Below is the first component, started by Danny Bowien of Mission Chinese Food and developed further by Hooni Kim of Danji. See the next step here.
Grilled Coca Cola-Braised Beef TongueRecipe adapted from Danny Bowien, Mission Chinese Food, San Francisco and New York City; with Hooni Kim, Danji, New York City; with Dennis Lee, Namu Gaji, San Francisco
Yield: 1 tongue
Cook Time: 3 hours, 15 minutes (plus overnight salting and 1 hour to cool)
1 beef tongue (about 3 pounds)
1½ tablespoons kosher salt
2 teaspoons freshly ground black pepper
2 tablespoons extra-virgin olive oil
4 cups beef broth
4 cups light-style beer, such as a Pilsner
1 12-ounce bottle Coca-Cola (preferably Mexican Coke)
½ cup soy sauce
2 dried bay leaves
1 sheet kombu
1. Set the tongue on a cutting board and rub with the salt and pepper. Place in a baking dish, cover with plastic wrap, and refrigerate overnight.

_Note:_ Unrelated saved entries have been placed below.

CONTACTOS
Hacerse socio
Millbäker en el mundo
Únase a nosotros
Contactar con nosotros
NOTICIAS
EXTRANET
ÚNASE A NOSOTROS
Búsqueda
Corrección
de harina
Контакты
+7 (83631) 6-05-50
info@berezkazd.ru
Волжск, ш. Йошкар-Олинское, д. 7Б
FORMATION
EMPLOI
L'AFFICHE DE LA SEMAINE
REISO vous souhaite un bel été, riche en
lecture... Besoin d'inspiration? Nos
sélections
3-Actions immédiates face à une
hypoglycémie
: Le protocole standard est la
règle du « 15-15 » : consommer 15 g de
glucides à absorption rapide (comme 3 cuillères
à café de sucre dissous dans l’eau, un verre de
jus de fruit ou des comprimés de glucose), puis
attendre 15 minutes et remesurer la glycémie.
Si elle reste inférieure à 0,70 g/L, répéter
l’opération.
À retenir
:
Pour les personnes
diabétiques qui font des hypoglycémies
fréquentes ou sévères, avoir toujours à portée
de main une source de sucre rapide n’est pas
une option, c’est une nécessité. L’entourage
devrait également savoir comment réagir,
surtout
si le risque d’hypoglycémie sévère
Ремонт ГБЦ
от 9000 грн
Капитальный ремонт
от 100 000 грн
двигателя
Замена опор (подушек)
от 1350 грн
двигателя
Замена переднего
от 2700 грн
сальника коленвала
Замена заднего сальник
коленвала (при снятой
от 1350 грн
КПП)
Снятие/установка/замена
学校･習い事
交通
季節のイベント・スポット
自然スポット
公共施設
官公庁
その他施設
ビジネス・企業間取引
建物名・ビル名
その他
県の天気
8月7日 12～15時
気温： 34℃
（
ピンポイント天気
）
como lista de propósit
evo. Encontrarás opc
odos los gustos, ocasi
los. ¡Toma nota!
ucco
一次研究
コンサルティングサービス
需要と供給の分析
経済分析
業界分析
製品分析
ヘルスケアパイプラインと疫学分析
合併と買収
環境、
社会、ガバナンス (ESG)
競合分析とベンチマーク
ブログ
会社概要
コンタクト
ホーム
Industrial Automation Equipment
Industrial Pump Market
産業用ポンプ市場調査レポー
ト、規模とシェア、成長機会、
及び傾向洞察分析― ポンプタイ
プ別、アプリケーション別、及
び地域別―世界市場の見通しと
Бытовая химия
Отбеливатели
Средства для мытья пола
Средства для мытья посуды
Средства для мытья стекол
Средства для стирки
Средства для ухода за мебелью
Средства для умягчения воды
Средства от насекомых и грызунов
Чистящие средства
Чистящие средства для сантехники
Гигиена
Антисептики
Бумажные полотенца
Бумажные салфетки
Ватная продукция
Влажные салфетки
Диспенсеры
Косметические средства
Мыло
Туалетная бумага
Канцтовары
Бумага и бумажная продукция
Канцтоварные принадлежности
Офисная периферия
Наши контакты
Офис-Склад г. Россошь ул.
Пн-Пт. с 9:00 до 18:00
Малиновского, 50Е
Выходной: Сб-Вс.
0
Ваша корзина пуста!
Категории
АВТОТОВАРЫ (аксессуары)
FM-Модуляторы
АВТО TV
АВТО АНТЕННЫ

2. Preheat the oven to 275°. Set a large pot on a piece of parchment paper. Trace a circle around the bottom of the pot and cut out the circle; set the parchment circle and the pot aside (if you don't have parchment paper, substitute aluminum foil).
3. In a large pot set over medium-high heat, add the olive oil and then the beef tongue. Cook until the tongue is browned on all sides, about 15 minutes total.
4. Cover the tongue with the beef broth, beer, Coca Cola, soy sauce and bay leaves. Place the sheet of kombu over the tongue and cover with the parchment circle (or aluminum foil). Cover the pot (using a lid or doubled aluminum foil) and braise the tongue until a paring knife easily slides into the thickest part, about 2 hours. Remove from the oven and set aside to cool in the broth, about 1 hour. Use tongs to remove the tongue from the braising liquid. Use a your fingers to peel the outer membrane away from the tongue and set the tongue aside.
5. Set the braising liquid over medium-high heat and return to a simmer. Reduce the heat to medium-low and gently simmer until the consistency is thick and glossy and the liquid has reduced by about three-quarters, about 45 minutes.
6. Set a grill pan over high heat and heat for 2 minutes. Place the tongue on a cutting board and slice it on a bias and into 1/8-inch thick pieces. Use tongs to dip a few pieces in the reduced braising liquid and then set them on the grill (you'll have to cook the tongue in 3 to 4 batches). Cook until marked, about 2½ minutes. Turn the slices over and cook on the other side until marked, about 1½ minutes longer. Serve.